Brasília - Um acordo fechado na tarde de ontem na Câmara dos Deputados adiou para a próxima quarta-feira a votação do Marco Civil da internet. O adiamento foi decidido num encontro entre o ministro da Justiça, José Eduardo Cardozo, e líderes partidários, e representou recuo do governo diante da possibilidade de derrota.
Hoje, Cardozo voltará à Câmara para negociar com deputados mudanças que garantam a aprovação do relatório do deputado Alessandro Molon (PT-RJ). Será, segundo o presidente da Câmara, Henrique Eduardo Alves (PMDB-RN), a última tentativa de chegar a um texto de consenso. “Ou todos nós nos acordamos ou vamos para a disputa no que não for possível acordar”.

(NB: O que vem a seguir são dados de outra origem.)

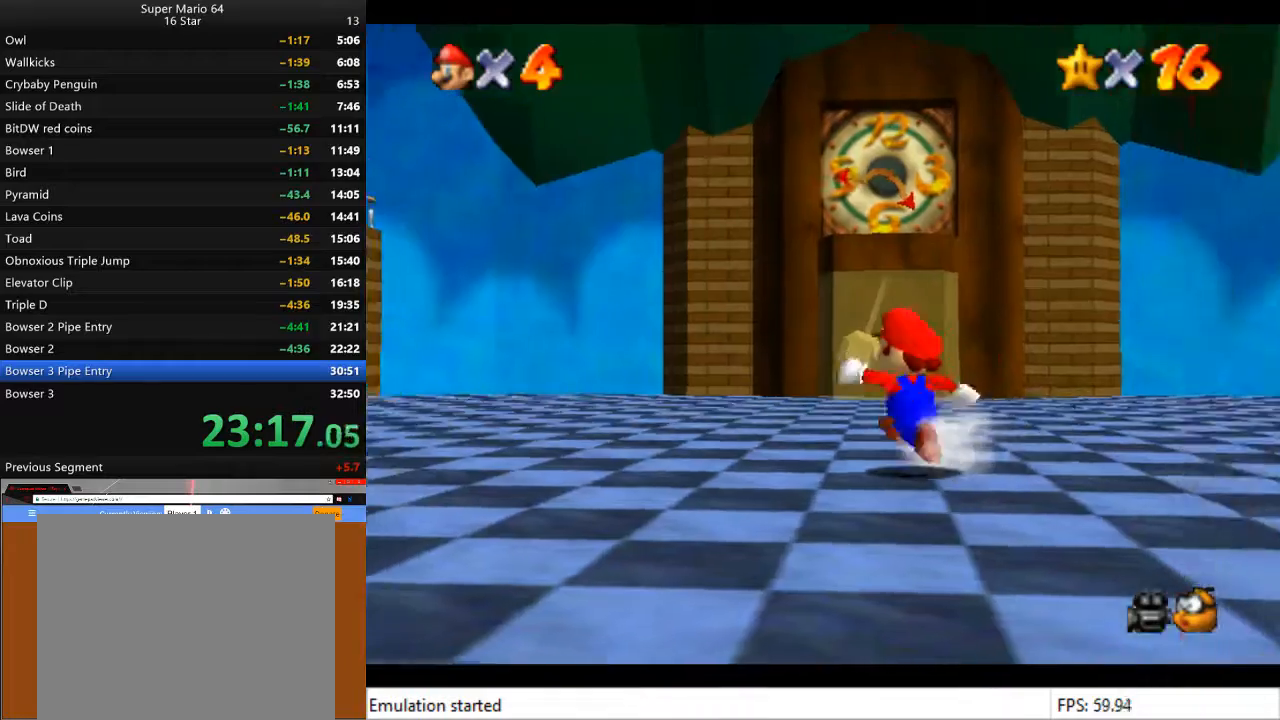
{"buttons": [], "left_stick": "up-left", "right_stick": "center", "events": []}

Entre os principais pontos de controvérsia estão os artigos que dão ao Executivo o poder de, por decreto, obrigar empresas que oferecem conexão e sites a armazenar e gerenciar dados no Brasil e a obrigação de manter no país centrais de atendimento para clientes.

Os favoráveis aos dois artigos alegam que eles garantem a privacidade dos internautas brasileiros e dificultam a espionagem internacional. Os adversários, incluindo deputados da base aliada, os classificam como ingerência exagerada do governo na internet.

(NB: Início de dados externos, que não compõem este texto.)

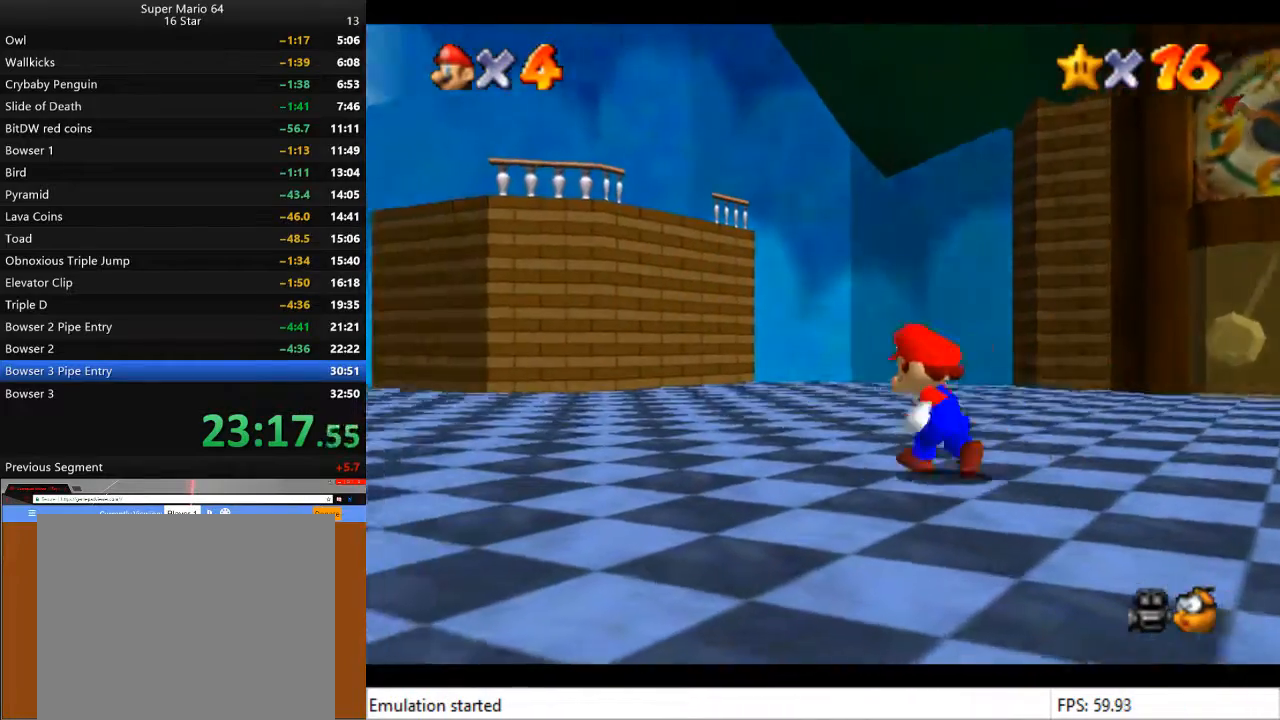
{"buttons": [], "left_stick": "up-left", "right_stick": "center", "events": []}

Também não há acordo sobre a neutralidade da rede. O texto de Molon, que é a proposta do governo, impede que provedores ofereçam planos com acesso apenas a correio eletrônico, redes sociais ou vídeos. O PMDB defende a limitação, argumentando que ela permite praticar preços menores.

Apesar das divergências, a expectativa do governo é que na reunião de hoje Cardozo consiga um acordo para a aprovação do projeto. O principal trunfo do Executivo é a possibilidade de destrancar a pauta, que é de interesse dos deputados.

A votação servirá para o governo testar se realmente conseguiu esvaziar o Blocão. Ontem, para o presidente da Câmara, levar o texto ao plenário ainda seria arriscado. “Haveria riscos”, disse.

Maioridade penal será votada

O presidente do Senado, Renan Calheiros (PMDB-AL), afirmou ontem que vai colocar em votação, possivelmente em abril, o projeto de lei que reduz a maioridade penal de 18 para 16 anos nos casos de crime hediondo, tráfico de drogas, tortura e terrorismo. Calheiros fez o anúncio após receber em seu gabinete a mãe de Yorrally Ferreira, Rosemary Dias da Silva.

A jovem de 14 anos morreu com um tiro na cabeça disparado pelo ex-namorado, que fizera 18 anos um dia antes do crime, no Distrito Federal. No mês passado, a Comissão de Constituição e Justiça do Senado rejeitara o projeto. Mas um recurso foi apresentado para que a matéria seja analisada em plenário.

ACORDO PASSA PARA ABRIL DECISÃO SOBRE VETO

Um acordo dos líderes partidários no Congresso adiou para abril a votação do veto da presidenta Dilma Rousseff ao projeto com novas regras para criação de municípios. O objetivo é chegar a um texto de consenso para substituir o vetado.

Ontem, o próprio autor do projeto, Mozarildo Cavalcanti (PTB-RR), se dispôs a alterar sua proposta e atender às demandas do governo. Dilma quer um limite fixo de número de habitantes por região para aceitar a emancipação. Esses pontos serão ajustados até a nova data para a votação.

O adiamento da votação frustrou centenas de representantes de regiões que buscam a emancipação.

Ontem, com faixas e cartazes, eles ocuparam a Câmara e o Senado para pressionar deputados e senadores. Mas voltaram para suas cidades sem uma definição.